Chief Executive Officer of English Heritage
- In office 2015–2023
- Preceded by: Simon Thurley

Chief Executive Officer of National Trust for Scotland
- In office 2009–2015
- Preceded by: Mark Adderley
- Succeeded by: Simon Skinner

Personal details
- Born: Katherine Lyndsay Mavor 30 March 1962 (age 64) London, England
- Citizenship: United Kingdom
- Spouse: Andrew Williams ​(m. 1989)​
- Children: 2
- Education: Westbourne School for Girls
- Alma mater: Trinity College, Oxford Polytechnic of Central London

= Kate Mavor =

Katherine Lyndsay Mavor, (born 30 March 1962) is a British charity executive and businesswoman. Since September 2023, she has been Master of St Cross College, Oxford. From 2015 to 2023, she was chief executive officer (CEO) of English Heritage. Previously, she was CEO of National Trust for Scotland from 2009 to 2015 and CEO of Project Scotland from 2005 to 2009.

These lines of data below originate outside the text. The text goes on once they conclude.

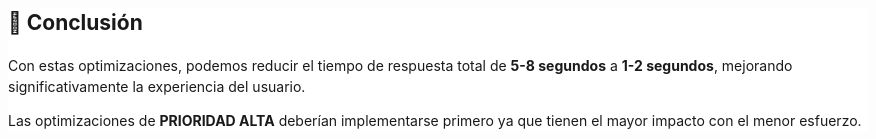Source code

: ## 🎯 Conclusión

Con estas optimizaciones, podemos reducir el tiempo de respuesta total de **5-8 segundos** a **1-2 segundos**, mejorando significativamente la experiencia del usuario.

Las optimizaciones de **PRIORIDAD ALTA** deberían implementarse primero ya que tienen el mayor impacto con el menor esfuerzo.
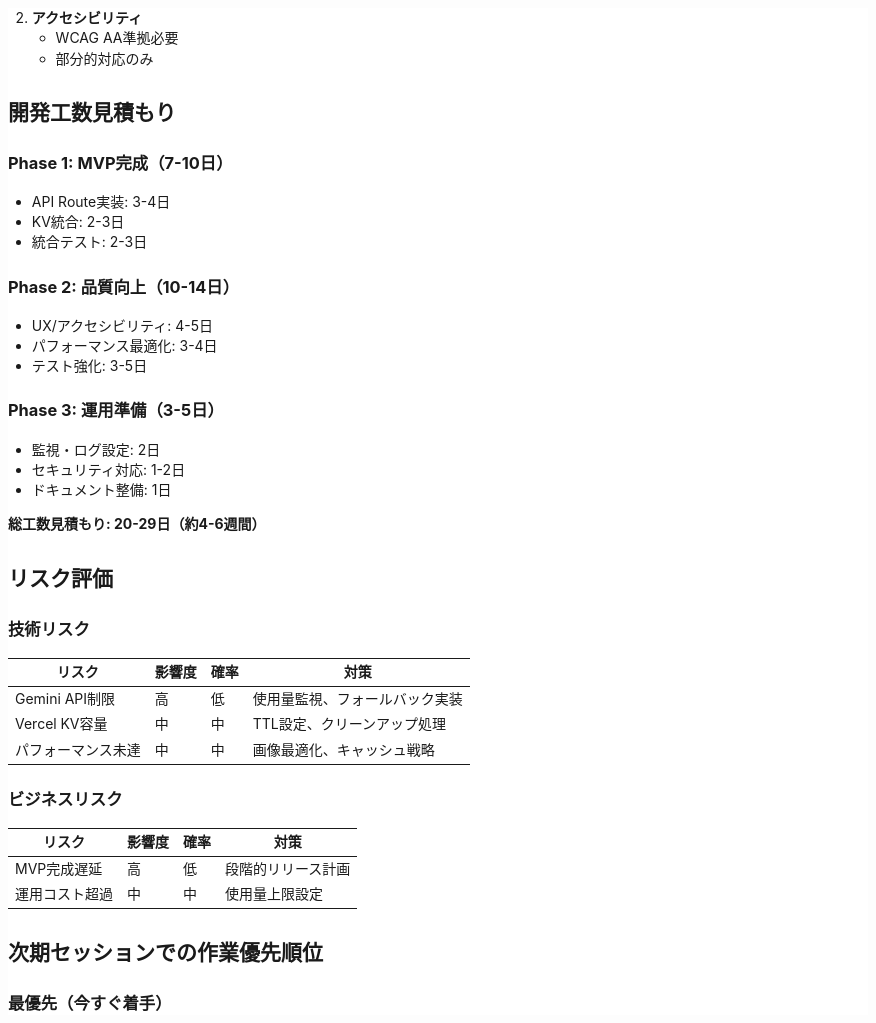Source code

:2. **アクセシビリティ**
   - WCAG AA準拠必要
   - 部分的対応のみ

## 開発工数見積もり

### Phase 1: MVP完成（7-10日）

- API Route実装: 3-4日
- KV統合: 2-3日
- 統合テスト: 2-3日

### Phase 2: 品質向上（10-14日）

- UX/アクセシビリティ: 4-5日
- パフォーマンス最適化: 3-4日
- テスト強化: 3-5日

### Phase 3: 運用準備（3-5日）

- 監視・ログ設定: 2日
- セキュリティ対応: 1-2日
- ドキュメント整備: 1日

**総工数見積もり: 20-29日（約4-6週間）**

## リスク評価

### 技術リスク

| リスク             | 影響度 | 確率 | 対策                           |
| ------------------ | ------ | ---- | ------------------------------ |
| Gemini API制限     | 高     | 低   | 使用量監視、フォールバック実装 |
| Vercel KV容量      | 中     | 中   | TTL設定、クリーンアップ処理    |
| パフォーマンス未達 | 中     | 中   | 画像最適化、キャッシュ戦略     |

### ビジネスリスク

| リスク         | 影響度 | 確率 | 対策               |
| -------------- | ------ | ---- | ------------------ |
| MVP完成遅延    | 高     | 低   | 段階的リリース計画 |
| 運用コスト超過 | 中     | 中   | 使用量上限設定     |

## 次期セッションでの作業優先順位

### 最優先（今すぐ着手）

==Early life and education==
Mavor was born on 30 March 1962 in London, England, and was brought up in Glasgow, Scotland. She was educated at Westbourne School for Girls. In 1980, she matriculated into Trinity College, Oxford to study modern languages; this was only the second year that the previously all-male college admitted female students. She graduated from the University of Oxford with a Bachelor of Arts (BA) degree in 1984; as per tradition, this was later promoted to a Master of Arts (MA (Oxon)) degree. She later completed a postgraduate diploma in marketing at the Polytechnic of Central London.

==Career==
===Business career===
Mavor's early career was spent in business and publishing. Having graduated from university, she spent a year as a graduate trainee at Thomson Books between 1984 and 1985. Then, she was a product manager at Macmillan Press from 1985 to 1986, and a publicity manager at Unwin Hyman from 1987 to 1988.

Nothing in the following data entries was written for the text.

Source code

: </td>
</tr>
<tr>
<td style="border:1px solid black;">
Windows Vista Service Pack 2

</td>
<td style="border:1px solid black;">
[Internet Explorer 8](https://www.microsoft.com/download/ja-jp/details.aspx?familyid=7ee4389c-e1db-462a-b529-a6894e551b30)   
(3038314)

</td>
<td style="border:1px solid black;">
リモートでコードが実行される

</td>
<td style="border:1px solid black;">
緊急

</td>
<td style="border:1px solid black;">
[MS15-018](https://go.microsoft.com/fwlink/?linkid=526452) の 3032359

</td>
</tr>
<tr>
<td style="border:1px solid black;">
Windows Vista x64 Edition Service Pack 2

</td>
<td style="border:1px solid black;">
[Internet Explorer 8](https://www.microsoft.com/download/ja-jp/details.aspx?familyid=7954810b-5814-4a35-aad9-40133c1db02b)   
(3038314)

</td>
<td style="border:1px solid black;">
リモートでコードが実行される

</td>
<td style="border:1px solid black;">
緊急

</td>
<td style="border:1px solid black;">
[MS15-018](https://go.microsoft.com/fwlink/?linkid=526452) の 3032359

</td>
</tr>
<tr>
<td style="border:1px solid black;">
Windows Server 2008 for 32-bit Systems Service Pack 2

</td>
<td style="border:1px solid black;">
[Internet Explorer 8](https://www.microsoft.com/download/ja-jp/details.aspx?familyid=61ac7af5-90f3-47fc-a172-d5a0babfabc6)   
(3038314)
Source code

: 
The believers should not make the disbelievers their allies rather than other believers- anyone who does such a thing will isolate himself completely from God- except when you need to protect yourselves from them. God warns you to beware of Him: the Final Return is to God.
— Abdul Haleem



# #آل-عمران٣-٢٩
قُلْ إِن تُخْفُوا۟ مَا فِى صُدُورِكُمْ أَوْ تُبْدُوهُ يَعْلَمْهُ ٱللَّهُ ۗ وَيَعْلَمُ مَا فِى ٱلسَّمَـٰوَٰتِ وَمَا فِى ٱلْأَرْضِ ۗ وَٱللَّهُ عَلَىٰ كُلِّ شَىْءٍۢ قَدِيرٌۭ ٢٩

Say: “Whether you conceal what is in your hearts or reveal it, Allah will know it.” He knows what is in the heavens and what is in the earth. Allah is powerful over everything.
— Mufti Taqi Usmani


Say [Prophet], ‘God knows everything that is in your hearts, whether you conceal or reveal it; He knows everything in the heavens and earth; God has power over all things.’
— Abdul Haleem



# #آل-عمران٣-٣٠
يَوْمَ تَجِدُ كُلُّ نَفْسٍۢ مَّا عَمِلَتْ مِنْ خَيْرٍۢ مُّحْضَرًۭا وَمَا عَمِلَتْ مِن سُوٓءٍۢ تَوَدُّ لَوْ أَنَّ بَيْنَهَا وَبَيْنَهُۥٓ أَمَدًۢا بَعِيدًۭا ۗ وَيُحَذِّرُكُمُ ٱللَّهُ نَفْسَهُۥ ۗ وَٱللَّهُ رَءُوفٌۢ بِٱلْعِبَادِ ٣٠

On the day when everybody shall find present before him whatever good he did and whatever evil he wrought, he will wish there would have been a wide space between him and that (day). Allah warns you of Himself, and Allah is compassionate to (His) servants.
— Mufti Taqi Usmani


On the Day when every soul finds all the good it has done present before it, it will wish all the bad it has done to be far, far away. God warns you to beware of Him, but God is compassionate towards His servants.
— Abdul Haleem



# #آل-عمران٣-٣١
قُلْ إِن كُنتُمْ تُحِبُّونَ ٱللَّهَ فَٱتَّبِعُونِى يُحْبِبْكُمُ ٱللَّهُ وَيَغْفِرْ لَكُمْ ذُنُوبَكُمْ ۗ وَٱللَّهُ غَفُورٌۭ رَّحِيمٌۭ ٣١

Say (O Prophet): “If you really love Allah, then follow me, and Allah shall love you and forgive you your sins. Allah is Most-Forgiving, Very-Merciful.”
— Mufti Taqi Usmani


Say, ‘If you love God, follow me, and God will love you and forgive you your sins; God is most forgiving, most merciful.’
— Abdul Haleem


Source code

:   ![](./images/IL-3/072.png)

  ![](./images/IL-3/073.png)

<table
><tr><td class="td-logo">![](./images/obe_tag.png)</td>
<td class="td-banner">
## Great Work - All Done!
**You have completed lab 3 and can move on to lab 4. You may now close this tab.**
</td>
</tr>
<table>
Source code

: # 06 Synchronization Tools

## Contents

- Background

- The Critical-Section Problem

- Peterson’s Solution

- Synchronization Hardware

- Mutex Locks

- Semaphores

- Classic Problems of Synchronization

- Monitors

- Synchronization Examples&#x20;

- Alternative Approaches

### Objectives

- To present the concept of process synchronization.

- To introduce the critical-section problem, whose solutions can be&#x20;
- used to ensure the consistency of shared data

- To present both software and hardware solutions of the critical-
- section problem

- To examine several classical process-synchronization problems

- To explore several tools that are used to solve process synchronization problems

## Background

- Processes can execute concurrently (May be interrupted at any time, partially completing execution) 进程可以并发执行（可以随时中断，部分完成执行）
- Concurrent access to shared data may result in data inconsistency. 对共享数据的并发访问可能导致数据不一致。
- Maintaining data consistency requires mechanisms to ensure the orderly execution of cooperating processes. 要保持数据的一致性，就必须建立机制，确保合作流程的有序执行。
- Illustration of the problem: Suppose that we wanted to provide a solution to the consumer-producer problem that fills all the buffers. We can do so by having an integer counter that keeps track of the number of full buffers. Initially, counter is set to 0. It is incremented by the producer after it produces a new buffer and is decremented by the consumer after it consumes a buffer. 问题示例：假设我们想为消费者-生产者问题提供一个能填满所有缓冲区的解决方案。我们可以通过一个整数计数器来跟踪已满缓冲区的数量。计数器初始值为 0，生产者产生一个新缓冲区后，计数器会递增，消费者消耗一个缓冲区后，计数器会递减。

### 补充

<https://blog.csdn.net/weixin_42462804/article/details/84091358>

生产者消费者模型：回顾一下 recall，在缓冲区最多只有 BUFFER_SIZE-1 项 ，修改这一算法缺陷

In 1988, Mavor moved into marketing, and was a marketing manager at Kogan Page for the next two years. From 1990 to 1994, she was Marketing Director for the Regent Schools of English. She was managing director of the Anglo-Polish Interchange between 1994 and 1997. The Anglo-Polish Interchange was set up by Mavor and is a market research company. In 1998, Mavor became marketing director of Language Line, a company offering telephone interpreting services. She was promoted to chief executive officer and led a venture-capital backed management buyout of the company.

===Charity executive===
From 2005 to 2009, she was CEO of Project Scotland, a Scottish volunteering organisation for young adults aged between 16 and 25. From 2009 to 2015, she was CEO of the National Trust for Scotland. On 3 February 2015, she was announced as the CEO of English Heritage. English Heritage became a charity in April 2015 having previously been a non-departmental public body of the British Government; when she officially became CEO in May 2015, she also became the first head of the new charity.

===St Cross College===
In 2023, Mavor was announced as the new master of St Cross College, with effect from September 2023.

==Personal life==
In 1989, Mavor married Andrew Williams. Together, they have two sons.

==Honours==
In November 2014, Mavor was awarded a Doctor of the University (DUniv) degree by Heriot-Watt University "in recognition of her exceptional contribution to the promotion and preservation of Scotland's environmental heritage and to developments in the community volunteer movement". In 2015, she was made an honorary fellow of Trinity College, Oxford, her alma mater.

She was appointed Commander of the Order of the British Empire (CBE) in the 2022 New Year Honours for services to heritage.